You can also pick up a hard copy from our Welcome Desk.
Yield: 5 Servings Prep Time: 30 Mins Cook Time: 30 Mins Total Time: 40 Mins
- 2 pounds butternut squash peeled and diced into 1/2-inch chunks
- 28 ounce can diced tomatoes
- 15 ounce can black beans drained
- 15 ounce can pinto beans drained
- 1.5 cups vegetable broth plus 2 tablespoons for sautéing
- 1 cup cooked quinoa
- 1 yellow bell pepper diced
- 2 chipotle peppers in adobo chopped
- 5 garlic cloves minced
- 1.5 tsp paprika
- 1/2 tsp cinnamon
- 1/4 tsp salt
- 1/4 tsp pepper
- cilantro for garnish
- Heat 2 tablespoons of vegetable broth in a 5-quart dutch oven over medium heat.

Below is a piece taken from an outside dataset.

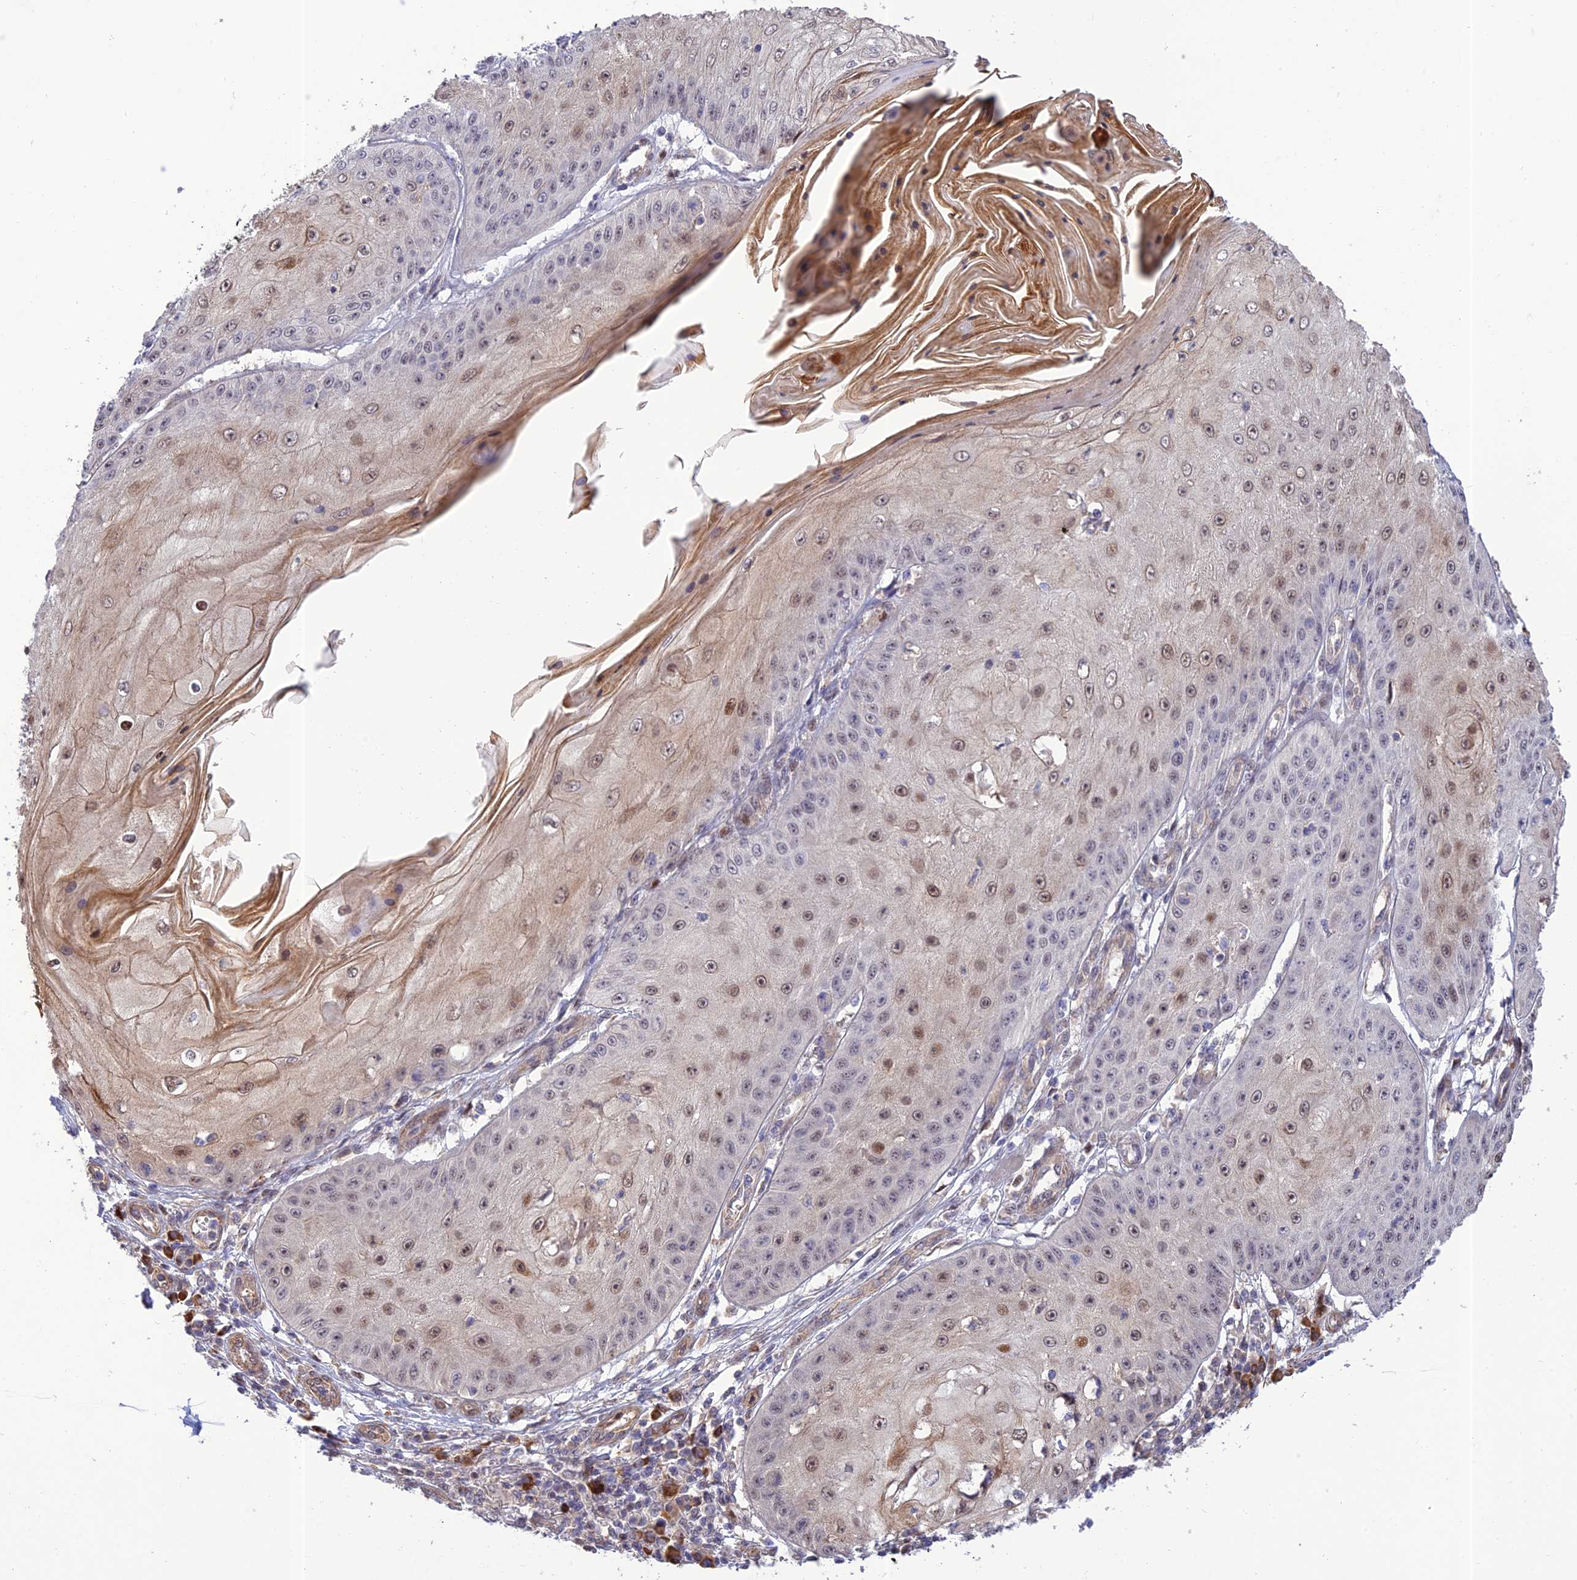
{"staining": {"intensity": "weak", "quantity": "25%-75%", "location": "nuclear"}, "tissue": "skin cancer", "cell_type": "Tumor cells", "image_type": "cancer", "snomed": [{"axis": "morphology", "description": "Squamous cell carcinoma, NOS"}, {"axis": "topography", "description": "Skin"}], "caption": "Human skin cancer stained for a protein (brown) demonstrates weak nuclear positive positivity in about 25%-75% of tumor cells.", "gene": "ZNF584", "patient": {"sex": "male", "age": 70}}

- Add garlic, chipotles, and butternut squash to the pot, cooking for about 10 minutes, stirring occasionally. Add more vegetable broth if the pot gets dry.
- Add the bell pepper, cooking for about 5 minutes.
- Add black beans, pinto beans, diced tomatoes (including the liquid in the can), 1.5 cups vegetable broth, quinoa, and all of the spices (paprika, cinnamon, salt, pepper). Mix well. Bring to a simmer and let simmer for 10 minutes. Check that the butternut squash is cooked; if not, simmer for longer.
- Serve in a bowl and garnish with cilantro. Add toppings as desired — avocado chunks, tortilla chips, and cheese are all good ideas.